Rarely (but the cases exist and can all be found on modern Linux systems) I have also noticed that the coloring goes beyond recognition (e.g. Using different terminal emulators, shells or even options for the same terminal emulator, I have often received differently colored output. I have written quite a few scripts which just output raw ANSI sequences independently of TERM (usually with an option to turn that coloring on/off).

a pipeline may be entered interactively which will cause TERM to be set but color output to be (potentially) undesirable. Relying entirely on the environment's TERM variable can still be insufficient in these cases e.g. In these cases, it is often desirable to be able to obtain an output which is not colorized to simplify processing. an interactively used grep or scripted invication of the programs). If I understand the question correctly, it really boils down to opinion? The following tries to summarize some points worth considering Not all output is to terminalsĪs trivial as it sounds, even if every terminal on the world understands the ANSI sequences correctly (it is not the case as mentioned in the comments, for statements about all it is sufficient to find one counterexample to reject the statement): Consider the two cases of redirection to files or pipelining the output trough other programs (e.g. This works, and is a good solution in many cases, but in my opinion it introduces an unnecessary runtime cost, as it has to execute a separate binary multiple times right as my program starts.
#C LANGUAGE ANSI ESCAPE SEQUENCES SOFTWARE#
So, my question is: if I'm writing command-line software in 2019, is it safe to assume that it will only be used in terminals that speak ANSI?Įdit: People have proposed calling tput at runtime to print colours to the screen without having to deal with terminfo at all.
#C LANGUAGE ANSI ESCAPE SEQUENCES CODE#
It really seems like all other escape code sets have died out, and that ANSI codes (or ECMA-48 codes, or VT102 codes) have become the de-facto standard that the development community has settled on. And I very rarely see anybody complaining about this, or requesting support for other terminal types.įurthermore, I've seen many, many posts on the Internet that make no mention of any other terminal types or escape codes, referring to the ANSI set as "how to do bold and colours in a terminal".

I commonly see code that avoids using a helper library and just uses ANSI codes directly, or software that just checks if $TERM is anything other than dumb, or software that doesn't check $TERM at all. The pragmatist, on the other hand, has noticed that everybody has been embedding ANSI codes for years now, and everything seems to be fine.

My macOS installation comes with over two thousand terminal definitions in /usr/share/terminfo.

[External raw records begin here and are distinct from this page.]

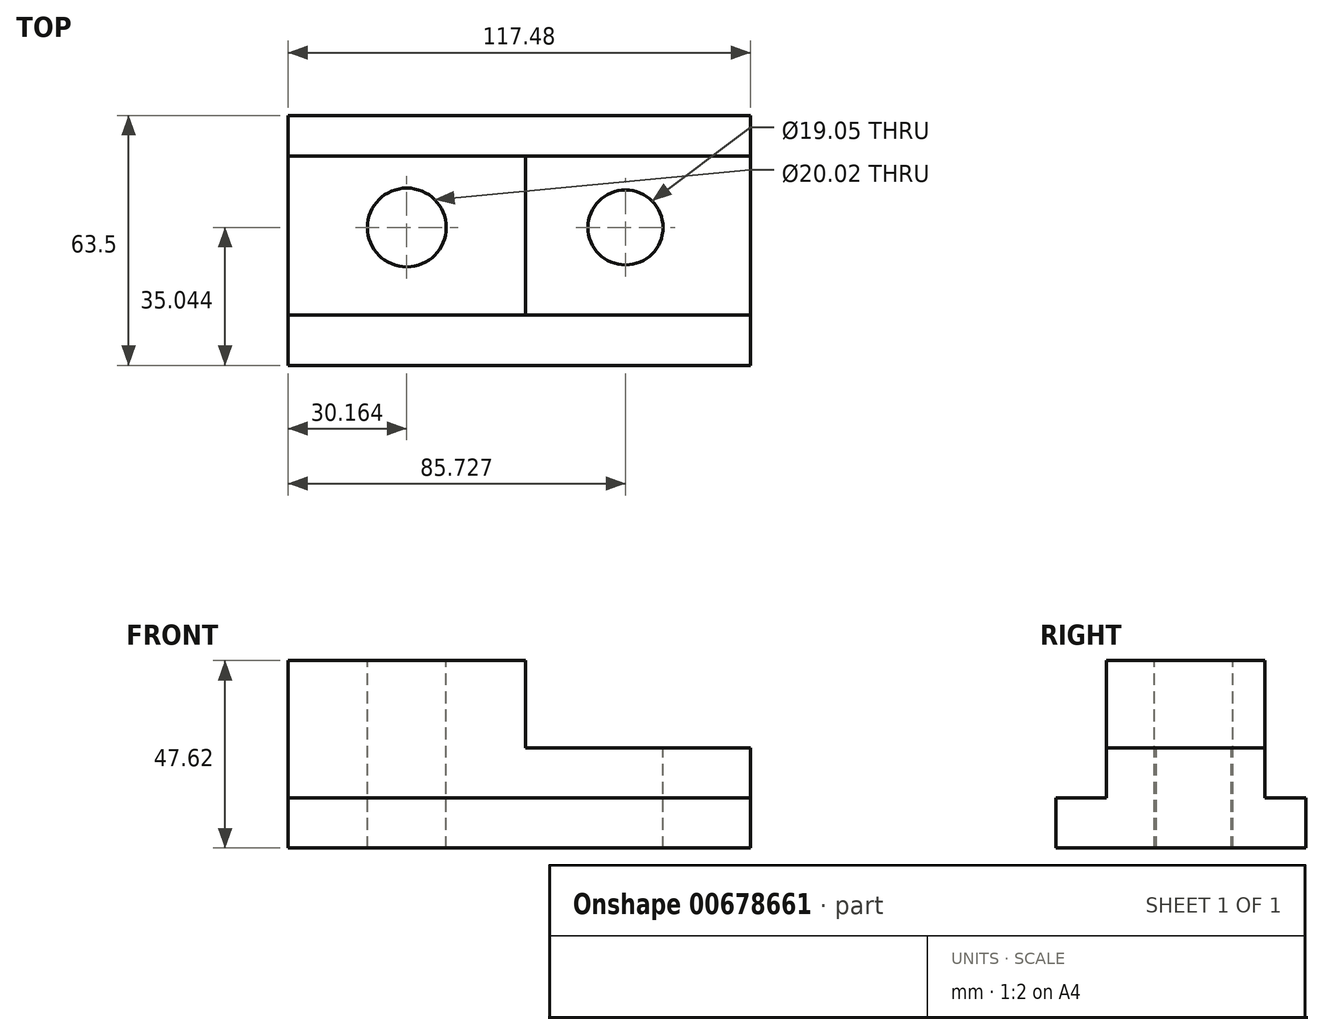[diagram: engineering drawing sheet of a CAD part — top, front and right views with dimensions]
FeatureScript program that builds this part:
annotation { "Feature Type Name" : "Feature", "Feature Type Description" : "" }
export const myFeature = defineFeature(function(context is Context, id is Id, definition is map)
    precondition{}
    {
        {
            var Q0;
            Q0=qCreatedBy(makeId("Front.planeOp"),FACE);
            var sketch = newSketch(context, id + "F0", { "sketchPlane" : qUnion([Q0])});
            skLineSegment(sketch, "E0", {"start": v(-53.94, -27.1) * mm, "end": v(63.54, -27.1) * mm});
            skLineSegment(sketch, "E1", {"start": v(-53.94, -27.1) * mm, "end": v(-53.94, -14.4) * mm});
            skLineSegment(sketch, "E2", {"start": v(63.54, -27.1) * mm, "end": v(63.54, -14.4) * mm});
            skLineSegment(sketch, "E3", {"start": v(63.54, -14.4) * mm, "end": v(-53.94, -14.4) * mm});
            skSolve(sketch);
        }
        {
            var Q0;
            Q0=makeQuery(id+"F0.imprint","IMPRINT",FACE,{"disambiguationData":[TD([[makeQuery(id+"F0.imprint","IMPRINT",EDGE,{"derivedFrom":sQuery(id+"F0.wireOp",EDGE,"E0")}),1.0]])]});
            extrude(context, id + "F1", {"entities" : qUnion([Q0]), "depth" : 63.5 * mm, "offsetDistance" : 25.4 * mm});
        }
        {
            var Q0;
            Q0=makeQuery(id+"F1.opExtrude","SWEPT_FACE",FACE,{"disambiguationData":[OSD([sQuery(id+"F0.wireOp",EDGE,"E3")])]});
            var sketch = newSketch(context, id + "F2", { "sketchPlane" : qUnion([Q0])});
            skLineSegment(sketch, "E4", {"start": v(-53.94, -50.68) * mm, "end": v(63.54, -50.68) * mm});
            skLineSegment(sketch, "E5", {"start": v(63.54, -50.68) * mm, "end": v(63.54, -10.36) * mm});
            skLineSegment(sketch, "E6", {"start": v(63.54, -10.36) * mm, "end": v(-53.94, -10.36) * mm});
            skLineSegment(sketch, "E7", {"start": v(-53.94, -10.36) * mm, "end": v(-53.94, -50.68) * mm});
            skSolve(sketch);
        }
        {
            var Q0;
            Q0=makeQuery(id+"F2.imprint","IMPRINT",FACE,{"disambiguationData":[TD([[makeQuery(id+"F2.imprint","IMPRINT",EDGE,{"derivedFrom":sQuery(id+"F2.wireOp",EDGE,"E4")}),1.0]])]});
            extrude(context, id + "F3", {"entities" : qUnion([Q0]), "operationType" : NewBodyOperationType.ADD, "depth" : 12.7 * mm, "offsetDistance" : 25.4 * mm});
        }
        {
            var Q0;
            Q0=makeQuery(id+"F3.opExtrude","CAP_FACE",FACE,{"disambiguationData":[OSD([sQuery(id+"F2.wireOp",EDGE,"E4"),sQuery(id+"F2.wireOp",EDGE,"E5"),sQuery(id+"F2.wireOp",EDGE,"E6"),sQuery(id+"F2.wireOp",EDGE,"E7")])],"isStart":false});
            var sketch = newSketch(context, id + "F4", { "sketchPlane" : qUnion([Q0])});
            skLineSegment(sketch, "E8", {"start": v(-53.94, -10.36) * mm, "end": v(-53.94, -50.68) * mm});
            skLineSegment(sketch, "E9", {"start": v(-53.94, -50.68) * mm, "end": v(6.39, -50.68) * mm});
            skLineSegment(sketch, "E10", {"start": v(6.39, -50.68) * mm, "end": v(6.39, -10.36) * mm});
            skLineSegment(sketch, "E11", {"start": v(6.39, -10.36) * mm, "end": v(-53.94, -10.36) * mm});
            skSolve(sketch);
        }
        {
            var Q0;
            Q0=makeQuery(id+"F4.imprint","IMPRINT",FACE,{"disambiguationData":[TD([[makeQuery(id+"F4.imprint","IMPRINT",EDGE,{"derivedFrom":sQuery(id+"F4.wireOp",EDGE,"E8")}),-1.0]])]});
            extrude(context, id + "F5", {"entities" : qUnion([Q0]), "operationType" : NewBodyOperationType.ADD, "depth" : 22.22 * mm, "offsetDistance" : 25.4 * mm});
        }
        {
            var Q0;
            Q0=makeQuery(id+"F3.opExtrude","CAP_FACE",FACE,{"disambiguationData":[OSD([sQuery(id+"F2.wireOp",EDGE,"E4"),sQuery(id+"F2.wireOp",EDGE,"E5"),sQuery(id+"F2.wireOp",EDGE,"E6"),sQuery(id+"F2.wireOp",EDGE,"E7")])],"isStart":false});
            var sketch = newSketch(context, id + "F6", { "sketchPlane" : qUnion([Q0])});
            skCircle(sketch, "E12", {"center": v(31.79, -28.46) * mm, "radius": 9.53 * mm});
            skSolve(sketch);
        }
        {
            var Q0;
            Q0=makeQuery(id+"F6.imprint","IMPRINT",FACE,{"disambiguationData":[TD([[makeQuery(id+"F6.imprint","IMPRINT",EDGE,{"derivedFrom":sQuery(id+"F6.wireOp",EDGE,"E12")}),1.0]])]});
            extrude(context, id + "F7", {"entities" : qUnion([Q0]), "operationType" : NewBodyOperationType.REMOVE, "oppositeDirection" : true, "depth" : 25.4 * mm, "offsetDistance" : 25.4 * mm});
        }
        {
            var Q0;
            Q0=makeQuery(id+"F5.opExtrude","CAP_FACE",FACE,{"disambiguationData":[OSD([sQuery(id+"F4.wireOp",EDGE,"E8"),sQuery(id+"F4.wireOp",EDGE,"E9"),sQuery(id+"F4.wireOp",EDGE,"E10"),sQuery(id+"F4.wireOp",EDGE,"E11")])],"isStart":false});
            var sketch = newSketch(context, id + "F8", { "sketchPlane" : qUnion([Q0])});
            skCircle(sketch, "E13", {"center": v(-23.78, -28.46) * mm, "radius": 10.01 * mm});
            skSolve(sketch);
        }
        {
            var Q0;
            Q0=makeQuery(id+"F8.imprint","IMPRINT",FACE,{"disambiguationData":[TD([[makeQuery(id+"F8.imprint","IMPRINT",EDGE,{"derivedFrom":sQuery(id+"F8.wireOp",EDGE,"E13")}),1.0]])]});
            extrude(context, id + "F9", {"entities" : qUnion([Q0]), "operationType" : NewBodyOperationType.REMOVE, "oppositeDirection" : true, "depth" : 47.88 * mm, "offsetDistance" : 25.4 * mm});
        }
    });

The idealist in me thinks that it's always better to rely on a standard than to rely on one particular implementation. However, I'm a lazy programmer, and if I want to make some text green, then by far the easiest thing to do is to embed ANSI escape codes directly in my program: print("\033[32mhi\033[0m")Ĭhanging the terminal colour this way is simple to implement, frees me from having to learn a new dependency (such as ncurses), frees me from running any external programs (such as tput), and lets me write my program in any language that has strings, rather than any language that has a terminal library. From what I know, a well-behaved command-line program should examine the $TERM environment variable get the name of the terminal emulator, look up its entry in the terminfo database, and then use those escape codes to control terminal settings such as colours, fonts, styles, erasing the screen, and setting the cursor position.